In a report last week, the U.S. Government Accountability Office confirmed what Fred Schulte and other journalists at the Center for Public Integrity (CPI) have been reporting on the Medicare Advantage program for two years.
In the report, “Medicare Advantage Fundamental Improvements Needed in CMS’ Effort to Recover Substantial Amounts of Improper Payments,” the GAO showed that CMS estimated that it improperly paid $14.1 billion in 2013 to insurers running Medicare Advantage plans. The reason for the overpayments is just as Schulte and colleagues found: the health insurers could not provide documentation for the diagnoses used to support higher payments.
CMS pays health plans based on the severity of illness among health plan members. Under this risk score system, the health insurers submit diagnoses to CMS for the Medicare Advantage members covered under their contracts. But Schulte and colleagues at CPI found that insurers often report that their members have multiple chronic and costly conditions, a practice known as upcoding. In a series of articles, “Medicare Advantage Money Grab,” the journalists explained how health insurers use risk-adjusted payments to get CMS to overpay them.
It’s worth noting that the GAO began its work on this report on October 2014, just four months after CPI’s first article in the Money Grab series.
As the GAO’s findings and CPI’s reporting show, this story is important because the Affordable Care Act uses a similar risk-based payment method.
The work of Schulte and colleagues at CPI won a second-place prize in the AHCJ’s 2015 Awards for Excellence in Health Care Journalism in the business category.
CPI also reported, as did the GAO report, that CMS’ audits are insufficient to recover overpayments adequately.
The GAO said: “CMS conducts risk adjustment data validation (RADV) audits of MA contracts which facilitate the recovery of improper payments from MA organizations that submitted beneficiary diagnoses for payment adjustment purposes that were unsupported by medical records. With a separate national audit, CMS estimated that it improperly paid $14.1 billion in 2013 to MA organizations, primarily because of these unsupported diagnoses.”
Compounding the problem, CMS’ method of selecting Medicare Advantage contracts for audit is flawed and the flaws in CMS’ methods to collect overpayments do not comply with federal standards, GAO said.
In an article on the GAO’s findings, Schulte called the RADV audits secretive and said the audit program has cost CMS $117 million but recouped only $14 million. “CMS officials counter that the mere threat of RADV audits has caused health plans to voluntarily return approximately $650 million in overpayments – and that upcoming audits will recover tens of millions more,” he wrote.

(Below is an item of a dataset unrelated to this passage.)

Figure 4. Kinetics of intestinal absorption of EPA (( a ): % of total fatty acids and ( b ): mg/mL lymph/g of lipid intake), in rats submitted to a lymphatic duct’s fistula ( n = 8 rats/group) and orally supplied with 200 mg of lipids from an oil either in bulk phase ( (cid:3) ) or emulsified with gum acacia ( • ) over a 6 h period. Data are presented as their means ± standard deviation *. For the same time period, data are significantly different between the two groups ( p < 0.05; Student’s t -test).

Whether the audit program is successful or not is just one part of a bigger problem, as CPI reported in the Money Grab series. For the series, CPI analyzed more than a dozen confidential RADV audit reports. “We found that medical conditions couldn’t be verified in as many as two-thirds of the patient records sampled, which translates into millions of dollars in overpayments,” CPI wrote in its AHCJ award entry. “We also were able to report that federal officials knew for years some plans were abusing the billing system, but repeatedly failed to demand refunds.”
Schulte and other journalists (such as Trudy Lieberman at the Columbia Journalism Review) have shown that the Medicare Advantage payment system is not well understood and, unlike Medicare fee-for-service, is largely invisible.
“The biggest problem is that it’s been next to impossible to get records on Medicare Advantage spending, and yet CMS has been releasing records on payments to doctors and hospitals,” Schulte told me. “But Medicare Advantage has been like a black box. We had to sue to get what we got.”
CPI used a court order in a Freedom of Information Act lawsuit to get records from CMS that show that over-billing by MA plans has wasted tax dollars almost since risk scores were introduced in 2004, Schulte reported.